# Job:
Rewrite the text of every entry below, changing "DVD" to "Blu-ray" wherever it appears and keeping everything else the same. Leave the pictures out.

Data for analysis: Begin

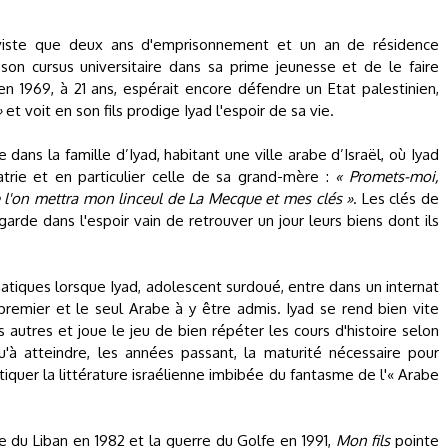
tiviste que deux ans d'emprisonnement et un an de résidence
r son cursus universitaire dans sa prime jeunesse et de le faire
, en 1969, à 21 ans, espérait encore défendre un Etat palestinien,
»
et voit en son fils prodige Iyad l'espoir de sa vie.
ns la famille d’Iyad, habitant une ville arabe d’Israël, où Iyad
atrie et en particulier celle de sa grand-mère :
« Promets-moi,
l'on mettra mon linceul de La Mecque et mes clés »
. Les clés de
arde dans l'espoir vain de retrouver un jour leurs biens dont ils
matiques lorsque Iyad, adolescent surdoué, entre dans un internat
 premier et le seul Arabe à y être admis. Iyad se rend bien vite
autres et joue le jeu de bien répéter les cours d'histoire selon
qu'à atteindre, les années passant, la maturité nécessaire pour
tiquer la littérature israélienne imbibée du fantasme de l'« Arabe
e du Liban en 1982 et la guerre du Golfe en 1991,
Mon fils
pointe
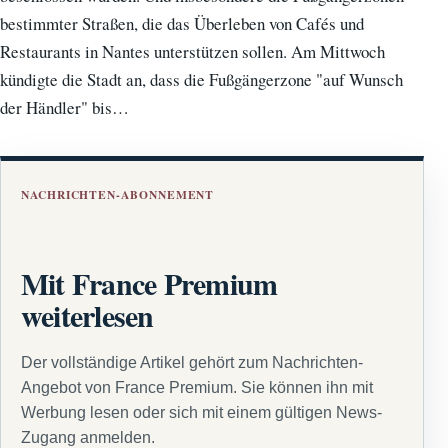
bestimmter Straßen, die das Überleben von Cafés und
Restaurants in Nantes unterstützen sollen. Am Mittwoch
kündigte die Stadt an, dass die Fußgängerzone "auf Wunsch
der Händler" bis…
NACHRICHTEN-ABONNEMENT
Mit France Premium
weiterlesen
Der vollständige Artikel gehört zum Nachrichten-
Angebot von France Premium. Sie können ihn mit
Werbung lesen oder sich mit einem gültigen News-
Zugang anmelden.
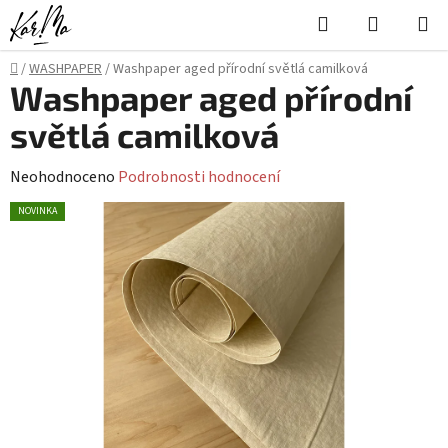
Přejít
Hledat
NÁKUPN
na
KOŠÍK
obsah
Domů
/
WASHPAPER
/
Washpaper aged přírodní světlá camilková
Washpaper aged přírodní
světlá camilková
Průměrné
Neohodnoceno
Podrobnosti hodnocení
hodnocení
NOVINKA
produktu
je
0,0
z
5
hvězdiček.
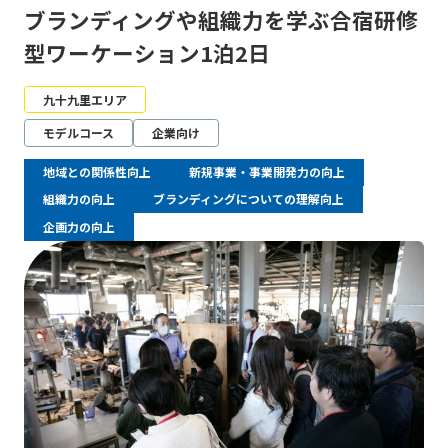
ブランディングや組織力を学ぶ合宿研修
型ワーケーション1泊2日
九十九里エリア
モデルコース
企業向け
地域との関係性向上
新規事業・事業開発力の向上
組織力の向上
ブランディングについての理解向上
企画力の向上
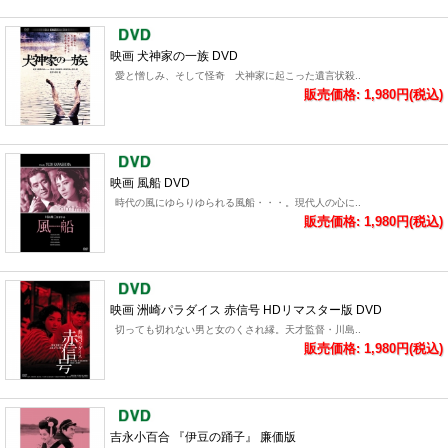
映画 犬神家の一族 DVD
愛と憎しみ、そして怪奇 犬神家に起こった遺言状殺..
販売価格: 1,980円(税込)
映画 風船 DVD
時代の風にゆらりゆられる風船・・・。現代人の心に..
販売価格: 1,980円(税込)
映画 洲崎パラダイス 赤信号 HDリマスター版 DVD
切っても切れない男と女のくされ縁。天才監督・川島..
販売価格: 1,980円(税込)
吉永小百合 『伊豆の踊子』 廉価版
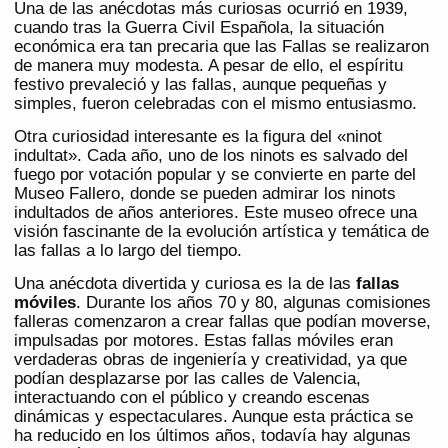
Una de las anécdotas más curiosas ocurrió en 1939,
cuando tras la Guerra Civil Española, la situación
económica era tan precaria que las Fallas se realizaron
de manera muy modesta. A pesar de ello, el espíritu
festivo prevaleció y las fallas, aunque pequeñas y
simples, fueron celebradas con el mismo entusiasmo.
Otra curiosidad interesante es la figura del «ninot
indultat». Cada año, uno de los ninots es salvado del
fuego por votación popular y se convierte en parte del
Museo Fallero, donde se pueden admirar los ninots
indultados de años anteriores. Este museo ofrece una
visión fascinante de la evolución artística y temática de
las fallas a lo largo del tiempo.
Una anécdota divertida y curiosa es la de las
fallas
móviles
. Durante los años 70 y 80, algunas comisiones
falleras comenzaron a crear fallas que podían moverse,
impulsadas por motores. Estas fallas móviles eran
verdaderas obras de ingeniería y creatividad, ya que
podían desplazarse por las calles de Valencia,
interactuando con el público y creando escenas
dinámicas y espectaculares. Aunque esta práctica se
ha reducido en los últimos años, todavía hay algunas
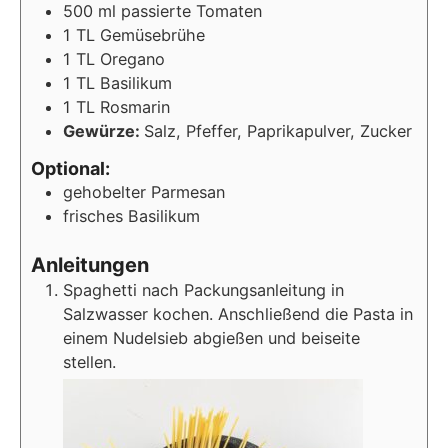
500
ml
passierte Tomaten
1
TL
Gemüsebrühe
1
TL
Oregano
1
TL
Basilikum
1
TL
Rosmarin
Gewürze:
Salz, Pfeffer, Paprikapulver, Zucker
Optional:
gehobelter Parmesan
frisches Basilikum
Anleitungen
Spaghetti nach Packungsanleitung in
Salzwasser kochen. Anschließend die Pasta in
einem Nudelsieb abgießen und beiseite
stellen.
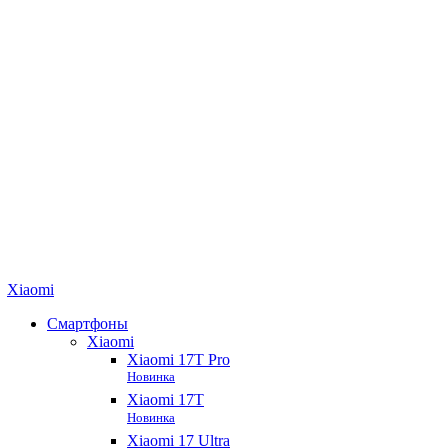
Xiaomi
Смартфоны
Xiaomi
Xiaomi 17T Pro
Новинка
Xiaomi 17T
Новинка
Xiaomi 17 Ultra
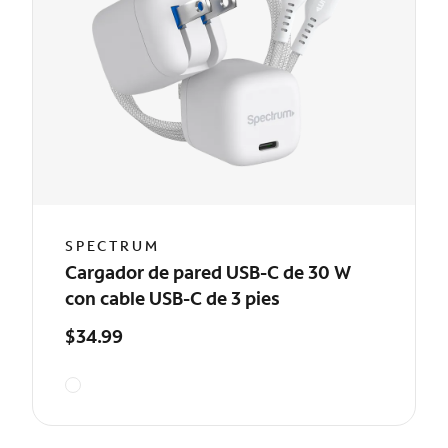
SPECTRUM
Cargador de pared USB-C de 30 W
con cable USB-C de 3 pies
$34.99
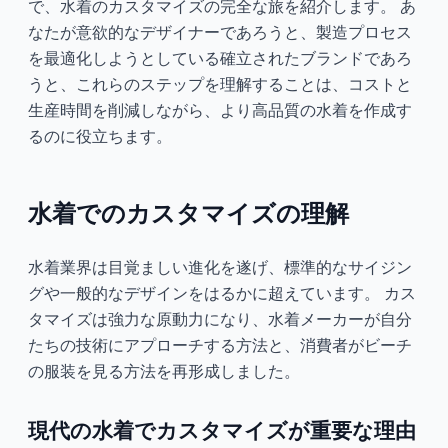
で、水着のカスタマイズの完全な旅を紹介します。 あ
なたが意欲的なデザイナーであろうと、製造プロセス
を最適化しようとしている確立されたブランドであろ
うと、これらのステップを理解することは、コストと
生産時間を削減しながら、より高品質の水着を作成す
るのに役立ちます。
水着でのカスタマイズの理解
水着業界は目覚ましい進化を遂げ、標準的なサイジン
グや一般的なデザインをはるかに超えています。 カス
タマイズは強力な原動力になり、水着メーカーが自分
たちの技術にアプローチする方法と、消費者がビーチ
の服装を見る方法を再形成しました。
現代の水着でカスタマイズが重要な理由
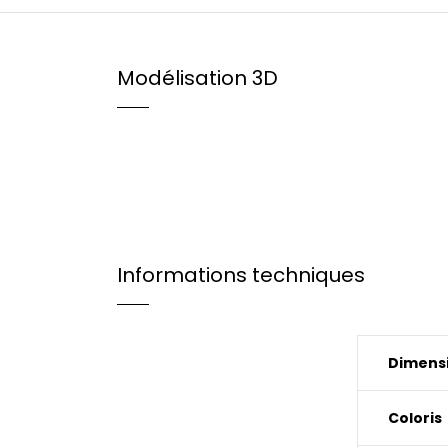
Modélisation 3D
Informations techniques
Dimensi
Coloris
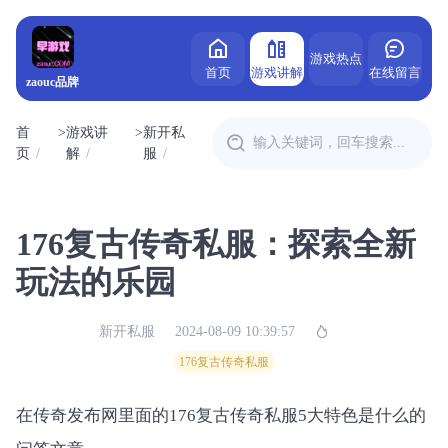
游戏热点
首页
游戏讲解
在线留言
zaouc品牌
首
>
游戏讲
>
新开私
页
解
服
176复古传奇私服：探索全新
玩法的乐园
新开私服
2024-08-09 10:39:57
176复古传奇私服
在传奇发布网里面的176复古传奇私服5大特色是什么的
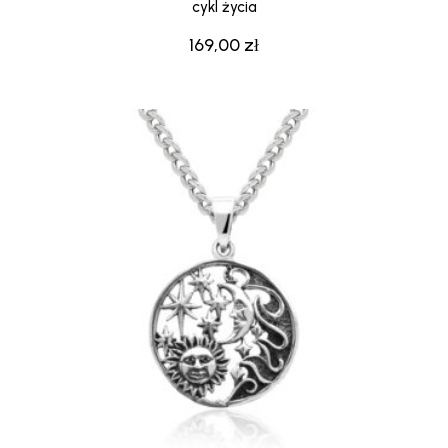
cykl życia
169,00
zł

Data for analysis: End

# Result:
tiviste que deux ans d'emprisonnement et un an de résidence
r son cursus universitaire dans sa prime jeunesse et de le faire
, en 1969, à 21 ans, espérait encore défendre un Etat palestinien,
»
et voit en son fils prodige Iyad l'espoir de sa vie.
ns la famille d’Iyad, habitant une ville arabe d’Israël, où Iyad
atrie et en particulier celle de sa grand-mère :
« Promets-moi,
l'on mettra mon linceul de La Mecque et mes clés »
. Les clés de
arde dans l'espoir vain de retrouver un jour leurs biens dont ils
matiques lorsque Iyad, adolescent surdoué, entre dans un internat
 premier et le seul Arabe à y être admis. Iyad se rend bien vite
autres et joue le jeu de bien répéter les cours d'histoire selon
qu'à atteindre, les années passant, la maturité nécessaire pour
tiquer la littérature israélienne imbibée du fantasme de l'« Arabe
e du Liban en 1982 et la guerre du Golfe en 1991,
Mon fils
pointe
bestimmter Straßen, die das Überleben von Cafés und
Restaurants in Nantes unterstützen sollen. Am Mittwoch
kündigte die Stadt an, dass die Fußgängerzone "auf Wunsch
der Händler" bis…
NACHRICHTEN-ABONNEMENT
Mit France Premium
weiterlesen
Der vollständige Artikel gehört zum Nachrichten-
Angebot von France Premium. Sie können ihn mit
Werbung lesen oder sich mit einem gültigen News-
Zugang anmelden.
Přejít
Hledat
NÁKUPN
na
KOŠÍK
obsah
Domů
/
WASHPAPER
/
Washpaper aged přírodní světlá camilková
Washpaper aged přírodní
světlá camilková
Průměrné
Neohodnoceno
Podrobnosti hodnocení
hodnocení
NOVINKA
produktu
je
0,0
z
5
hvězdiček.
ブランディングや組織力を学ぶ合宿研修
型ワーケーション1泊2日
九十九里エリア
モデルコース
企業向け
地域との関係性向上
新規事業・事業開発力の向上
組織力の向上
ブランディングについての理解向上
企画力の向上
映画 犬神家の一族 Blu-ray
愛と憎しみ、そして怪奇 犬神家に起こった遺言状殺..
販売価格: 1,980円(税込)
映画 風船 Blu-ray
時代の風にゆらりゆられる風船・・・。現代人の心に..
販売価格: 1,980円(税込)
映画 洲崎パラダイス 赤信号 HDリマスター版 Blu-ray
切っても切れない男と女のくされ縁。天才監督・川島..
販売価格: 1,980円(税込)
吉永小百合 『伊豆の踊子』 廉価版
Una de las anécdotas más curiosas ocurrió en 1939,
cuando tras la Guerra Civil Española, la situación
económica era tan precaria que las Fallas se realizaron
de manera muy modesta. A pesar de ello, el espíritu
festivo prevaleció y las fallas, aunque pequeñas y
simples, fueron celebradas con el mismo entusiasmo.
Otra curiosidad interesante es la figura del «ninot
indultat». Cada año, uno de los ninots es salvado del
fuego por votación popular y se convierte en parte del
Museo Fallero, donde se pueden admirar los ninots
indultados de años anteriores. Este museo ofrece una
visión fascinante de la evolución artística y temática de
las fallas a lo largo del tiempo.
Una anécdota divertida y curiosa es la de las
fallas
móviles
. Durante los años 70 y 80, algunas comisiones
falleras comenzaron a crear fallas que podían moverse,
impulsadas por motores. Estas fallas móviles eran
verdaderas obras de ingeniería y creatividad, ya que
podían desplazarse por las calles de Valencia,
interactuando con el público y creando escenas
dinámicas y espectaculares. Aunque esta práctica se
ha reducido en los últimos años, todavía hay algunas
500
ml
passierte Tomaten
1
TL
Gemüsebrühe
1
TL
Oregano
1
TL
Basilikum
1
TL
Rosmarin
Gewürze:
Salz, Pfeffer, Paprikapulver, Zucker
Optional:
gehobelter Parmesan
frisches Basilikum
Anleitungen
Spaghetti nach Packungsanleitung in
Salzwasser kochen. Anschließend die Pasta in
einem Nudelsieb abgießen und beiseite
stellen.
Xiaomi
Смартфоны
Xiaomi
Xiaomi 17T Pro
Новинка
Xiaomi 17T
Новинка
Xiaomi 17 Ultra
SPECTRUM
Cargador de pared USB-C de 30 W
con cable USB-C de 3 pies
$34.99
で、水着のカスタマイズの完全な旅を紹介します。 あ
なたが意欲的なデザイナーであろうと、製造プロセス
を最適化しようとしている確立されたブランドであろ
うと、これらのステップを理解することは、コストと
生産時間を削減しながら、より高品質の水着を作成す
るのに役立ちます。
水着でのカスタマイズの理解
水着業界は目覚ましい進化を遂げ、標準的なサイジン
グや一般的なデザインをはるかに超えています。 カス
タマイズは強力な原動力になり、水着メーカーが自分
たちの技術にアプローチする方法と、消費者がビーチ
の服装を見る方法を再形成しました。
現代の水着でカスタマイズが重要な理由
Modélisation 3D
Informations techniques
Dimensi
Coloris
游戏热点
首页
游戏讲解
在线留言
zaouc品牌
首
>
游戏讲
>
新开私
页
解
服
176复古传奇私服：探索全新
玩法的乐园
新开私服
2024-08-09 10:39:57
176复古传奇私服
在传奇发布网里面的176复古传奇私服5大特色是什么的
cykl życia
169,00
zł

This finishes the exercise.